Sol cuntacı YÖN dergisinden kalan bu alışkanlıkla Cumhuriyet gazetesi nasıl bir sonuca ulaşmak istiyor, hangi güçleri harekete geçirmeyi amaçlıyor? Aydınlanmacılık adına gösterilen bu provokatif yaklaşım, Erdoğan ya da benzeri bir ismin Çankayayı çıkmasını istemeyen geniş bir kesimi de rahatsız ediyordur muhtemelen.
Cumhuriyetin tehdit altında olduğunu her gün manşetten ilan edenler, aslında, en genel anlamıyla hükümetten DTPye kadar uzanan zemine de açık ya da örtük gönderme yapıyor. İstediği siyasi sonuçları yaratmak için eylem tezgahlamakta mahir olan derin güçler açısından, bu kadar sıcak bir biçimde servis yapılan bir tehdit alarmı aranıp da bulunamayacak kadar uygun bir zemindir.
Genelkurmay Başkanı Büyükanıtın son açıklamalarının ardından DTP Diyarbakır İl Başkanının tutuklanmasıyla başlayıp, DTP eşbaşkanlarının hapse mahkum edilmeleri ile devam eden gerilim, muhtemelen seçimlere kadar sürecektir.
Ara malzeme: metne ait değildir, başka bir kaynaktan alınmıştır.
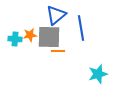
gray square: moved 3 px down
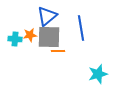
blue triangle: moved 9 px left, 1 px down
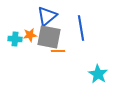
gray square: rotated 10 degrees clockwise
cyan star: rotated 24 degrees counterclockwise
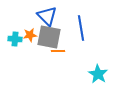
blue triangle: rotated 35 degrees counterclockwise
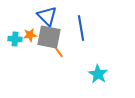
orange line: rotated 56 degrees clockwise
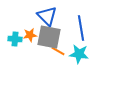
orange line: rotated 24 degrees counterclockwise
cyan star: moved 19 px left, 20 px up; rotated 24 degrees counterclockwise
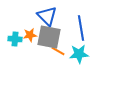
cyan star: rotated 12 degrees counterclockwise
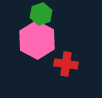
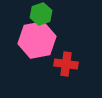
pink hexagon: rotated 21 degrees clockwise
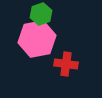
pink hexagon: moved 1 px up
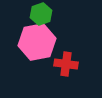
pink hexagon: moved 3 px down
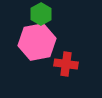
green hexagon: rotated 10 degrees counterclockwise
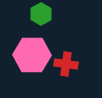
pink hexagon: moved 5 px left, 13 px down; rotated 12 degrees clockwise
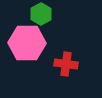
pink hexagon: moved 5 px left, 12 px up
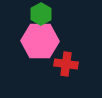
pink hexagon: moved 13 px right, 2 px up
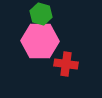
green hexagon: rotated 15 degrees counterclockwise
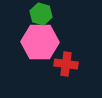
pink hexagon: moved 1 px down
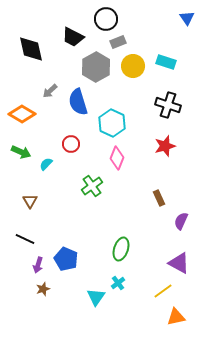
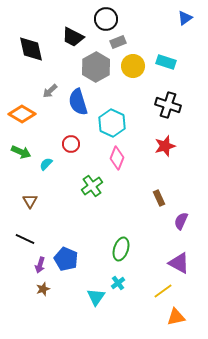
blue triangle: moved 2 px left; rotated 28 degrees clockwise
purple arrow: moved 2 px right
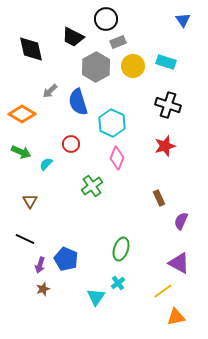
blue triangle: moved 2 px left, 2 px down; rotated 28 degrees counterclockwise
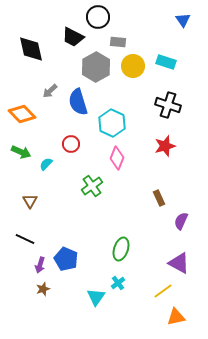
black circle: moved 8 px left, 2 px up
gray rectangle: rotated 28 degrees clockwise
orange diamond: rotated 16 degrees clockwise
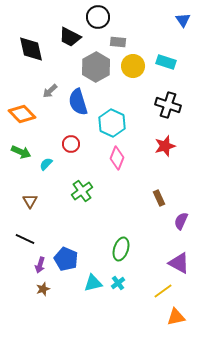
black trapezoid: moved 3 px left
green cross: moved 10 px left, 5 px down
cyan triangle: moved 3 px left, 14 px up; rotated 42 degrees clockwise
DTPnin hırpalanması, bölge illerinde onun yerini almak isteyen AKPnin işine geldiği için, o da bu süreçte askerle zımni bir ittifak halinde olacaktır muhtemelen.
27 Mart 1994te gerçekleşen seçimlerde, askerlerin Güneydoğuda RPye çalışmış olduğunu unutmayalım. DEP Genel Merkezinin bombalandığı ve çok sayıda DEP milletvekilinin saldırıya uğradığı o seçimlerde, Güneydoğudaki askeri lojmanlardan en yoğun oyu RP almıştı. Art arda saldırılara uğrayan DEP ise, o seçimleri protesto etmiş ve katılmamıştı.
Dolayısıyla Cumhuriyet gazetesi de, bu türden tehlikelerin farkında olmalı ve eğer bir çağrı yapacaksa- soyut bir cumhuriyete değil, demokratik bir cumhuriyete sahip çıkma çağrısı yapmalıdır.